"I'm taking care of what I think I need to take care of in my work off the field in the cage and preparing myself for the day, for the game," Jackson said Tuesday. "I think I'm making nice adjustments as far as getting into game-time timing and seeing pitches. I feel really relaxed and comfortable at the plate."
Jackson, 25, has appeared in only nine games this spring and has seven at-bats, so it's not a large sample size. He also has one hit, but it was a two-run, pinch-hit single that helped beat the Brewers on Sunday. And he has a better approach at the plate, which has shown in his four walks.
But it's his state of mind that may be the biggest improvement.
"I'm having fun and loving this environment," he said.
It hasn't always been that way for the outfielder, who was the Cubs' first-round pick in 2009 and has had to deal with the expectations that come with being a high-profile player.
"In years past, I've paid a little too much attention to mechanics," Jackson said. "Obviously, that's a very important part of the game. But rather than thinking about my mechanics and trying to find the perfect mechanics, I'm doing drills to correct the things I want to correct and going into the game with the right mindset and right approach."
Cubs Minor League coach Brian Harper sees a difference and said Jackson looks more like the batter who hit .297 at Iowa in 2011.
"He looks a lot more comfortable, he's hitting a little more similar to how he hit a couple years prior," Harper said. "I think last year, he was trying to change so many things -- and not in a bad way -- but he was trying to change so many things that he was uncomfortable. He looks a lot more comfortable in the batter's box."
"Swing-wise, bat path-wise, 2011 was definitely my best year," Jackson said. "I think from there, we're three years deeper into my career and I have more experience as a player and approach-wise and the way I approach the game and my work ethic every day. I'm taking care of those things and giving myself the best chance to perform on the field and win."

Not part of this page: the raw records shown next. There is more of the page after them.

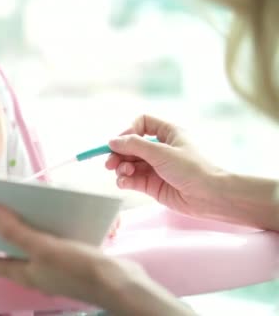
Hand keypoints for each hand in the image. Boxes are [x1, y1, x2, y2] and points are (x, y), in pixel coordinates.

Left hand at [0, 203, 193, 314]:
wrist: (121, 284)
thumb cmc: (80, 269)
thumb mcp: (43, 246)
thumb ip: (13, 230)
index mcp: (24, 273)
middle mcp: (35, 272)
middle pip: (6, 253)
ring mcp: (52, 267)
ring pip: (28, 246)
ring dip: (21, 228)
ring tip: (18, 206)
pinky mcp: (69, 260)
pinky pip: (49, 242)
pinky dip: (44, 228)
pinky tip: (50, 213)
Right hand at [105, 114, 223, 217]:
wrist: (210, 197)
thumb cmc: (192, 169)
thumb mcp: (161, 152)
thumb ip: (134, 145)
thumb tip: (112, 141)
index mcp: (168, 133)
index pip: (142, 123)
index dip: (128, 131)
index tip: (120, 142)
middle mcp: (160, 148)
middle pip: (131, 145)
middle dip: (119, 153)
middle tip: (110, 163)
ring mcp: (155, 167)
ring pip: (129, 163)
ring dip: (121, 167)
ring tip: (123, 173)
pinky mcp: (152, 184)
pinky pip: (132, 179)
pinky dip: (125, 180)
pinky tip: (124, 183)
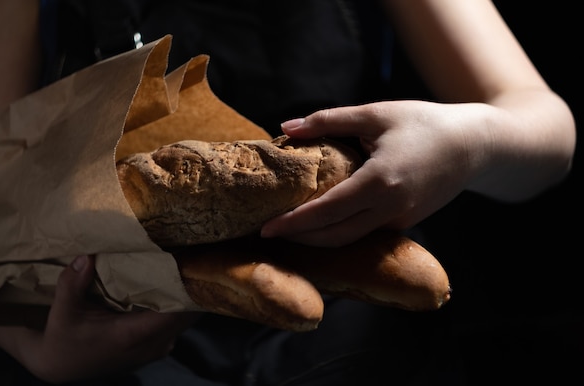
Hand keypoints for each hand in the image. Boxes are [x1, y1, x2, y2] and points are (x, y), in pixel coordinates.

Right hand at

He doesn't always have success. On Thursday in Goodyear, Jackson struck out and stranded runners. Harper remembers the at-bat and said Jackson simply swung at a bad pitch. It happens.

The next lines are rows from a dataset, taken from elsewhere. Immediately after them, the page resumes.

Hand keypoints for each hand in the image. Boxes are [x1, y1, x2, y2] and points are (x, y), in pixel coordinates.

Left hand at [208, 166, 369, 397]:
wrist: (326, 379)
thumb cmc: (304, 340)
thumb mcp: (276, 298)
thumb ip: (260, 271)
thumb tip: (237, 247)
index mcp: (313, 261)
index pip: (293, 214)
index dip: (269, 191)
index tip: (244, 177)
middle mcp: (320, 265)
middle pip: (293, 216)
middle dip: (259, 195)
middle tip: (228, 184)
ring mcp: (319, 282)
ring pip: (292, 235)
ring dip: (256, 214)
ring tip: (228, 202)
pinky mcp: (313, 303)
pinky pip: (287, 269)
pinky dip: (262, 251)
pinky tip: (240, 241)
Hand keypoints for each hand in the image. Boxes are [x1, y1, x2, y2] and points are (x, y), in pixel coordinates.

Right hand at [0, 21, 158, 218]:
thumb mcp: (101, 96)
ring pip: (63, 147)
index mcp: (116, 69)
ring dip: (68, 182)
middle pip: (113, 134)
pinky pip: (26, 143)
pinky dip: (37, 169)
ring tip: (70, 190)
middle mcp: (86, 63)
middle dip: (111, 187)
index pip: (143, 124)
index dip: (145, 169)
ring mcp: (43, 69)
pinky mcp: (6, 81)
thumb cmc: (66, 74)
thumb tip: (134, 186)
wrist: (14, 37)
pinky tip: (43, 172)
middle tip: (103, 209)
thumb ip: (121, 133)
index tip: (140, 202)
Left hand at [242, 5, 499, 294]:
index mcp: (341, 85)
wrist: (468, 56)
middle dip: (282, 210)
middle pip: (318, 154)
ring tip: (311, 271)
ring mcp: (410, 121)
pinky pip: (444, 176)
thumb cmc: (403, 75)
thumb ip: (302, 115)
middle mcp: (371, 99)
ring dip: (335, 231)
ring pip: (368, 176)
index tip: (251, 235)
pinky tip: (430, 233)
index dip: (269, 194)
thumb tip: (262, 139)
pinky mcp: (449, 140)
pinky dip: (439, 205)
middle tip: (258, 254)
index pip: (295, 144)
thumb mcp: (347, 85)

"As competitors and athletes, you want to succeed every time," said Jackson, who has been used primarily off the bench this spring. "I do remember that at-bat, and a couple at-bats feeling uncomfortable. In the moment, you're upset, and then you say, 'Hey, it's March 6. What can I learn from that at-bat? What can I learn from that strikeout, that hit?'
"I'm trying to simplify the game. I come to the field, go to the plate with purpose. I'm looking to have a good time and help the team win. When your purpose and integrity is on, your ability to have fun is there. When your ability to have fun is there, I think the results will happen."
Jackson started his makeover in the offseason when he reunited with a hitting coach he's worked with in the past, and who he hadn't seen in two years. It's helped to have Ryan Kalish in camp. Kalish also is a left-handed-hitting outfielder, and he has similar mechanics to Jackson's.

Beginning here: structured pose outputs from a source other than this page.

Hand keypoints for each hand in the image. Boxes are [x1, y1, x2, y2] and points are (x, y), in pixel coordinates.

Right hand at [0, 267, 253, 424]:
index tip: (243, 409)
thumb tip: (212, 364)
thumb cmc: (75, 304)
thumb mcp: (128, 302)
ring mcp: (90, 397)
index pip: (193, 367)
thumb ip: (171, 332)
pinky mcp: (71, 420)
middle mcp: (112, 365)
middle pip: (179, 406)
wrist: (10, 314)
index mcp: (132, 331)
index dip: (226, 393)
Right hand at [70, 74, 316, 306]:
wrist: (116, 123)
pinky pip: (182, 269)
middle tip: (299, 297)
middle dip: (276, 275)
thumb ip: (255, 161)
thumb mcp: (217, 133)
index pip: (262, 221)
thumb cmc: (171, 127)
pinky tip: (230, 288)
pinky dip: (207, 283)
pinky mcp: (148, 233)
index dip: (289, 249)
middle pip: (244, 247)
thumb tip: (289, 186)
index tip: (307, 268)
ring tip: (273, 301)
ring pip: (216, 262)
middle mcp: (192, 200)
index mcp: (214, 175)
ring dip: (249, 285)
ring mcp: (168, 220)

Part of the offseason was re-evaluating Jackson's swing.
"It was a lot of looking at hitters who are doing it in the big leagues and what they do, and what all those guys have in common and simplifying it to that," Jackson said. "Not having to do one thing -- having to cut down on strikeouts, having to get your foot down. Do what you do that works for you to get in the best position to drive a baseball."
So far, his effort to simplify things has worked, and he's enjoying what he's doing. That positive mindset helps, too.
"In years past, I've been more about the results than the quality of the at-bat and what I can learn from the at-bat," he said. "Hit or walk or strikeout, there's something to learn at this point and something to take away from what you felt in that plate appearance.
"That comes with experience -- although I'm not saying I'm a veteran guy who has it all figured out. I think I'm handling plate appearances more maturely and making myself better. Right now, for me, I'm just having a great time being here, and that's my biggest takeaway this spring."
Having fun is something Harper and the other Cubs coaches have had to remind Jackson to do.
"There's so much pressure on kids like him and the expectations or whatever," Harper said. "For me, it's all about getting him to relax and have some fun. It seems like he's enjoying the game more this year than last year. He was trying so many things and trying to not strike out rather than trying to hit the ball, and it got overwhelming at times."
It is a game after all.
"It's got to be fun or what's the point?" Jackson said. "It's easy to dream with this team -- and not to get corny, but I think everyone's life has a purpose, and I believe my life has a purpose here with the Cubs. That may change, it may not. I prepare every day like that's the goal and that's the purpose."